THE TASK: Collect each line of the entries that holds the string "satisfactory".

GIVEN ENTRIES:

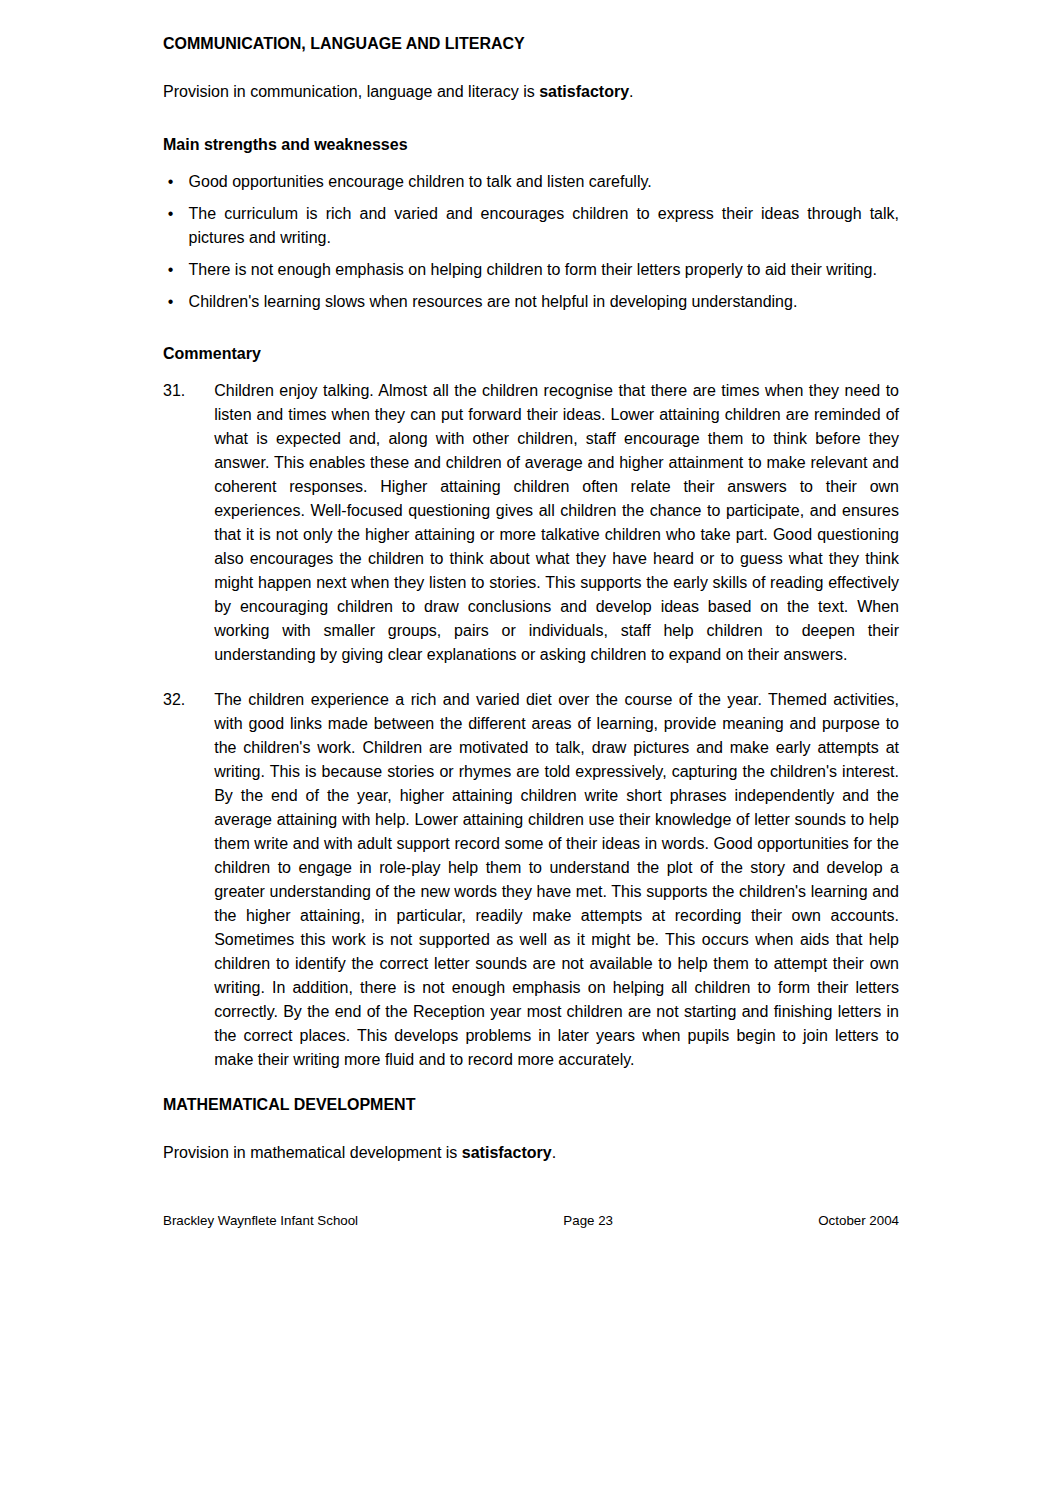Communication, Language and Literacy
Provision in communication, language and literacy is satisfactory.
Main strengths and weaknesses
Good opportunities encourage children to talk and listen carefully.
The curriculum is rich and varied and encourages children to express their ideas through talk, pictures and writing.
There is not enough emphasis on helping children to form their letters properly to aid their writing.
Children's learning slows when resources are not helpful in developing understanding.
Commentary
Children enjoy talking. Almost all the children recognise that there are times when they need to listen and times when they can put forward their ideas. Lower attaining children are reminded of what is expected and, along with other children, staff encourage them to think before they answer. This enables these and children of average and higher attainment to make relevant and coherent responses. Higher attaining children often relate their answers to their own experiences. Well-focused questioning gives all children the chance to participate, and ensures that it is not only the higher attaining or more talkative children who take part. Good questioning also encourages the children to think about what they have heard or to guess what they think might happen next when they listen to stories. This supports the early skills of reading effectively by encouraging children to draw conclusions and develop ideas based on the text. When working with smaller groups, pairs or individuals, staff help children to deepen their understanding by giving clear explanations or asking children to expand on their answers.
The children experience a rich and varied diet over the course of the year. Themed activities, with good links made between the different areas of learning, provide meaning and purpose to the children's work. Children are motivated to talk, draw pictures and make early attempts at writing. This is because stories or rhymes are told expressively, capturing the children's interest. By the end of the year, higher attaining children write short phrases independently and the average attaining with help. Lower attaining children use their knowledge of letter sounds to help them write and with adult support record some of their ideas in words. Good opportunities for the children to engage in role-play help them to understand the plot of the story and develop a greater understanding of the new words they have met. This supports the children's learning and the higher attaining, in particular, readily make attempts at recording their own accounts. Sometimes this work is not supported as well as it might be. This occurs when aids that help children to identify the correct letter sounds are not available to help them to attempt their own writing. In addition, there is not enough emphasis on helping all children to form their letters correctly. By the end of the Reception year most children are not starting and finishing letters in the correct places. This develops problems in later years when pupils begin to join letters to make their writing more fluid and to record more accurately.
Mathematical Development
Provision in mathematical development is satisfactory.
Brackley Waynflete Infant School Page 23 October 2004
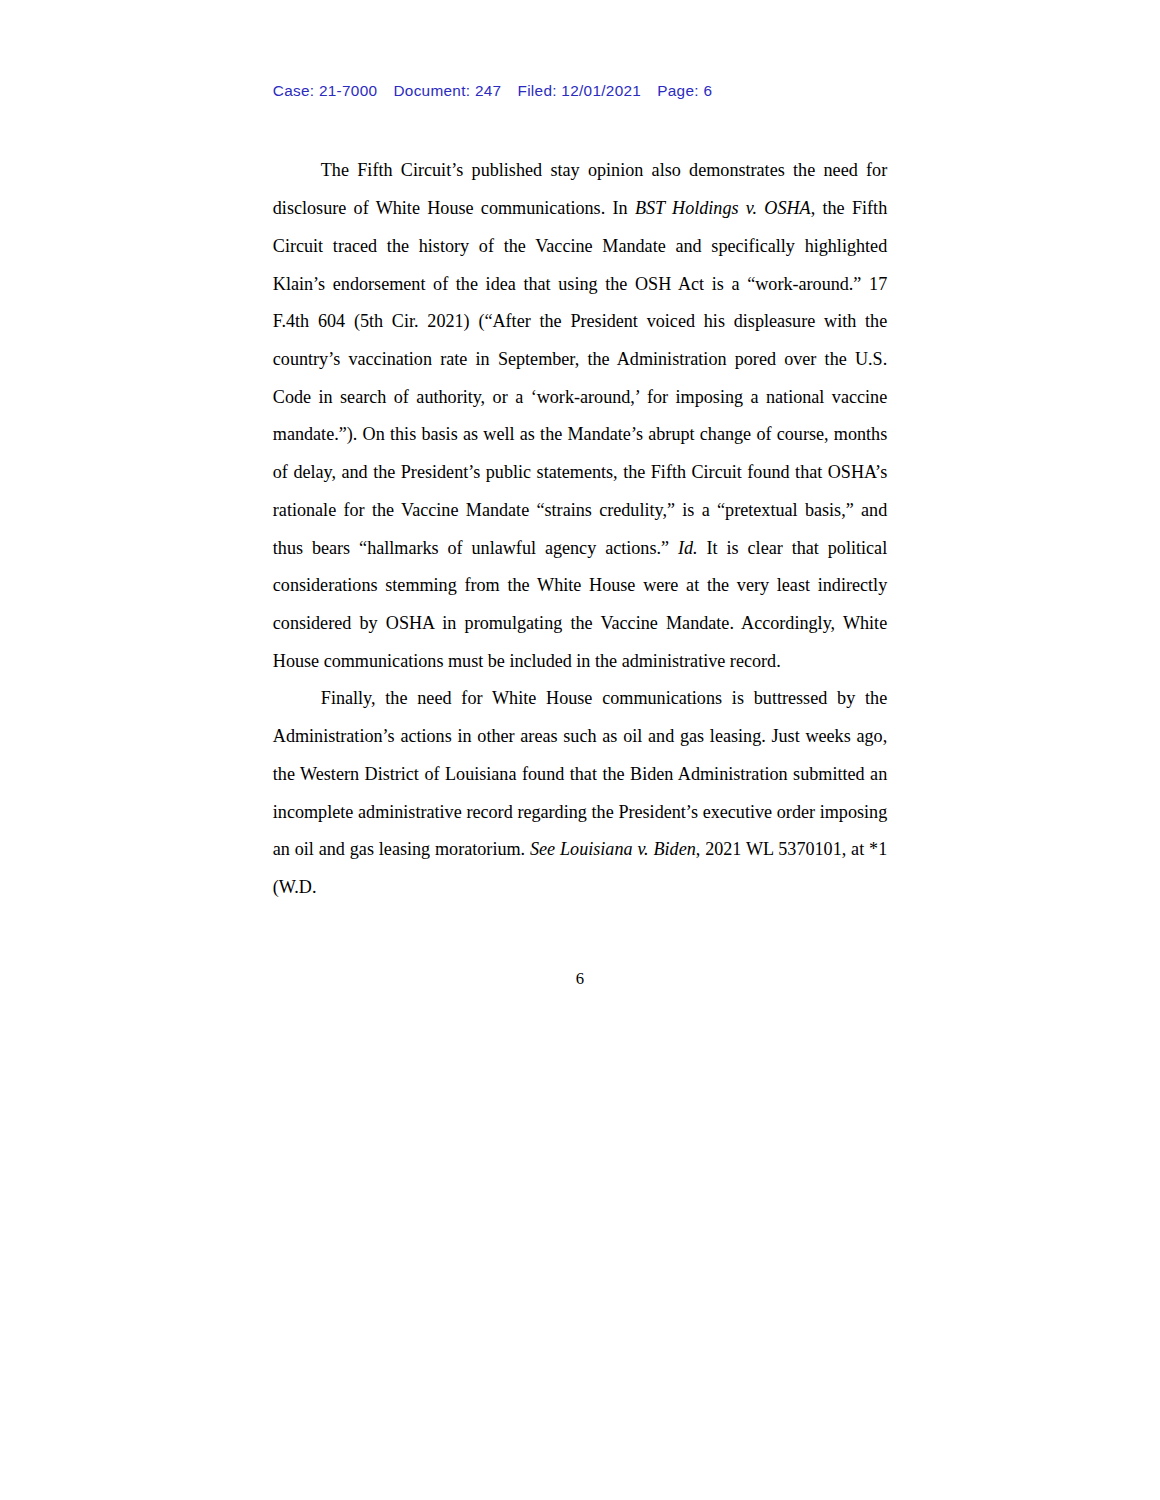Case: 21-7000 Document: 247 Filed: 12/01/2021 Page: 6
The Fifth Circuit’s published stay opinion also demonstrates the need for disclosure of White House communications. In BST Holdings v. OSHA, the Fifth Circuit traced the history of the Vaccine Mandate and specifically highlighted Klain’s endorsement of the idea that using the OSH Act is a “work-around.” 17 F.4th 604 (5th Cir. 2021) (“After the President voiced his displeasure with the country’s vaccination rate in September, the Administration pored over the U.S. Code in search of authority, or a ‘work-around,’ for imposing a national vaccine mandate.”). On this basis as well as the Mandate’s abrupt change of course, months of delay, and the President’s public statements, the Fifth Circuit found that OSHA’s rationale for the Vaccine Mandate “strains credulity,” is a “pretextual basis,” and thus bears “hallmarks of unlawful agency actions.” Id. It is clear that political considerations stemming from the White House were at the very least indirectly considered by OSHA in promulgating the Vaccine Mandate. Accordingly, White House communications must be included in the administrative record.
Finally, the need for White House communications is buttressed by the Administration’s actions in other areas such as oil and gas leasing. Just weeks ago, the Western District of Louisiana found that the Biden Administration submitted an incomplete administrative record regarding the President’s executive order imposing an oil and gas leasing moratorium. See Louisiana v. Biden, 2021 WL 5370101, at *1 (W.D.
6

TASK RESPONSE:
Provision in communication, language and literacy is satisfactory.
Provision in mathematical development is satisfactory.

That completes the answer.